Mr Vincent suggests the most “definitive feature” of the fund is the fact it has no “dividend hurdle”, setting it apart from other global emerging markets income funds. “Over the next few years, what I need to see is that dividend stream growing significantly, which creates a broader opportunity set. This two-pillar approach means you get the downside protection dividend funds generally give you. But, when the markets go up, because you’ve got that growth focus in half of the fund, you also have the opportunity of outperforming the market. So that’s been a differentiator – better upside capture but we still have that downside protection,” he adds.

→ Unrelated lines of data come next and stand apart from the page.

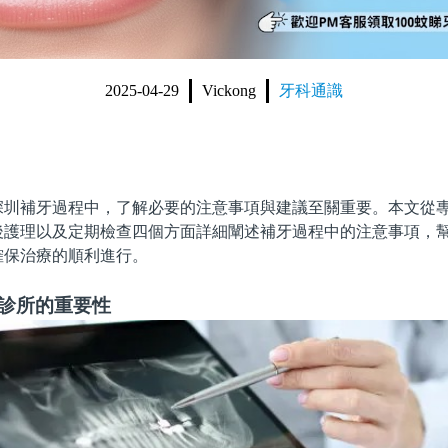
2025-04-29
Vickong
牙科通識
補牙過程中，了解必要的注意事項與建議至關重要。本文從專
後護理以及定期檢查四個方面詳細闡述補牙過程中的注意事項，
確保治療的順利進行。
業診所的重要性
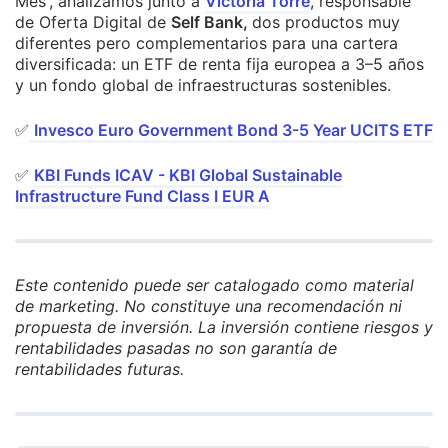
Mes', analizamos junto a
Victoria Torre
, responsable
de Oferta Digital de
Self Bank,
dos productos muy
diferentes pero complementarios para una cartera
diversificada: un ETF de renta fija europea a 3–5 años
y un fondo global de infraestructuras sostenibles.
✅
Invesco Euro Government Bond 3-5 Year UCITS ETF
✅
KBI Funds ICAV - KBI Global Sustainable
Infrastructure Fund Class I EUR A
Este contenido puede ser catalogado como material
de marketing. No constituye una recomendación ni
propuesta de inversión. La inversión contiene riesgos y
rentabilidades pasadas no son garantía de
rentabilidades futuras.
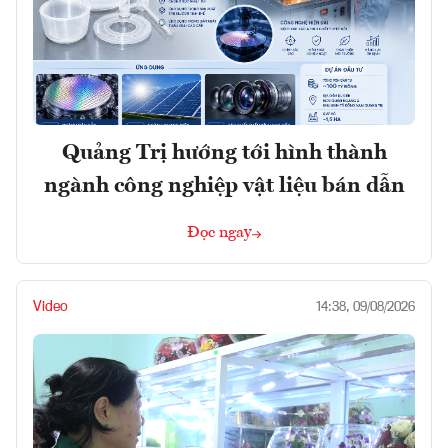
Quảng Trị hướng tới hình thành
ngành công nghiệp vật liệu bán dẫn
Đọc ngay
Video
14:38, 09/08/2026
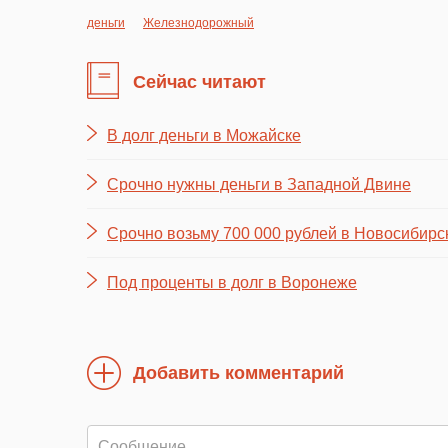
деньги
Железнодорожный
Сейчас читают
В долг деньги в Можайске
Срочно нужны деньги в Западной Двине
Срочно возьму 700 000 рублей в Новосибирс
Под проценты в долг в Воронеже
Добавить комментарий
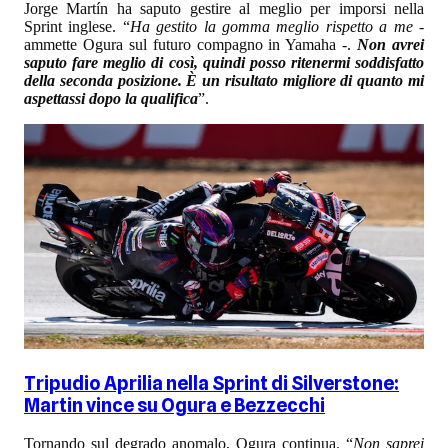
Jorge Martín ha saputo gestire al meglio per imporsi nella
Sprint inglese. “
Ha gestito la gomma meglio rispetto a me
-
ammette Ogura sul futuro compagno in Yamaha -.
Non avrei
saputo fare meglio di così, quindi posso ritenermi soddisfatto
della seconda posizione. È un risultato migliore di quanto mi
aspettassi dopo la qualifica
”.
Tripudio Aprilia nella Sprint di Silverstone:
Martin vince su Ogura e Bezzecchi
Tornando sul degrado anomalo, Ogura continua. “
Non saprei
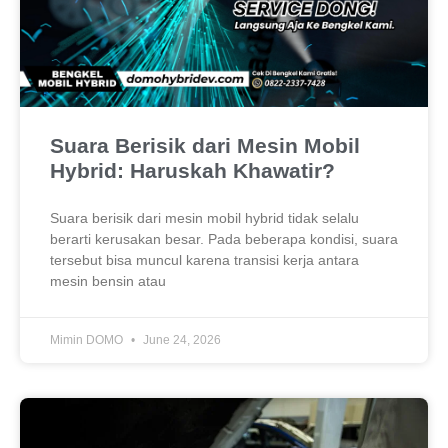
Suara Berisik dari Mesin Mobil
Hybrid: Haruskah Khawatir?
Suara berisik dari mesin mobil hybrid tidak selalu
berarti kerusakan besar. Pada beberapa kondisi, suara
tersebut bisa muncul karena transisi kerja antara
mesin bensin atau
Mimin DOMO
June 24, 2026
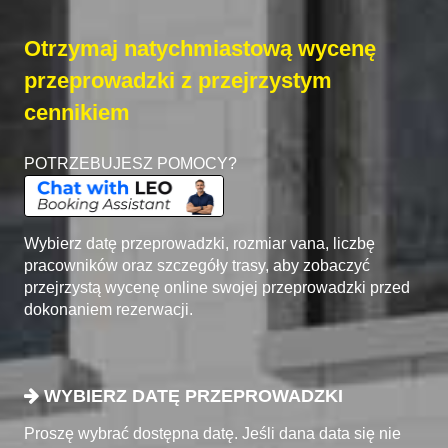
Otrzymaj natychmiastową wycenę
przeprowadzki z przejrzystym
cennikiem
POTRZEBUJESZ POMOCY?
Wybierz datę przeprowadzki, rozmiar vana, liczbę
pracowników oraz szczegóły trasy, aby zobaczyć
przejrzystą wycenę online swojej przeprowadzki przed
dokonaniem rezerwacji.
WYBIERZ DATĘ PRZEPROWADZKI
Proszę wybrać dostępna datę. Jeśli dana data się nie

From a universe of 3,000 potentially investable companies, Mr Vincent whittles his portfolio down to around 90 holdings. He utilises SLI’s “core expertise” in picking stocks, but acknowledges his process involves being “macro aware”. He is looking for change dynamics at companies the market has not yet priced in. “Mostly we do it by knowing our sectors really well and by meeting as many companies as we possibly can,” he says.

Macroeconomic factors do come into play at a portfolio construction level, though, he explains. “You may assemble a list of companies you really like but, when you do the analysis, this results in having a big exposure to the oil price or to Korea. We try to keep those factors and country exposures to a minimum. You can add value in a country without having to make big bets at a country level.”

EXPERT VIEW

Rob Morgan, pensions and investment analyst, Charles Stanley Direct

This fund takes Standard Life’s high-conviction approach focused on business and industry change to higher yielding EM equities. Mr Vincent believes that to get the best returns you have to embrace more dynamic parts of the market. The manager is happy to invest in frontier markets: Egypt, for instance, has been a strong, though minor, area for the fund as the political situation has become more stable. The fund has a shorter track record than most of its peers, but compares well. Investing across a variety of emerging markets requires resources and, while some peers may boast greater analyst coverage, you can’t argue with Mr Vincent’s figures so far.

Investors in the clean platform 1 accumulation retail share class will pay ongoing charges of 0.99 per cent. The fund’s risk reward rating is level six, towards the riskier end of the spectrum.

Mr Vincent admits it has been a “tough time” for emerging market economies. As he observes, funds investing in emerging markets have had to contend with outflows, currency weakness and earnings downgrades. FE Analytics shows the fund has done what the manager says and protected from some of the downside. In the three years to April 6 2016, the fund generated a negative 5.7 per cent return, while the IA Global Emerging Markets sector was down 7.5 per cent on average. In the past 12 months to April 6, the fund lost 8.8 per cent but the average return from the sector was a negative 11.7 per cent.

Mr Vincent says: “This year’s been quite a mixture. We had the strong sell-off continue at the start of the year and everything in the market was very correlated. That is a time when we struggle, when our stockpicking process doesn’t really add value.”

One of the portfolio’s holdings that has done particularly well is Russian utility Inter RAO. Having added this to the portfolio in the past year, he believes the stock has “a long way to go”. The manager also took advantage of the rally in China A-shares last year. Some of the portfolio’s Brazilian holdings have not fared so well, prompting the manager to sell out of these positions. Education company Ser Educacional suffered a setback when the government withdrew support – “we stuck with it for a little while but ultimately decided to exit”.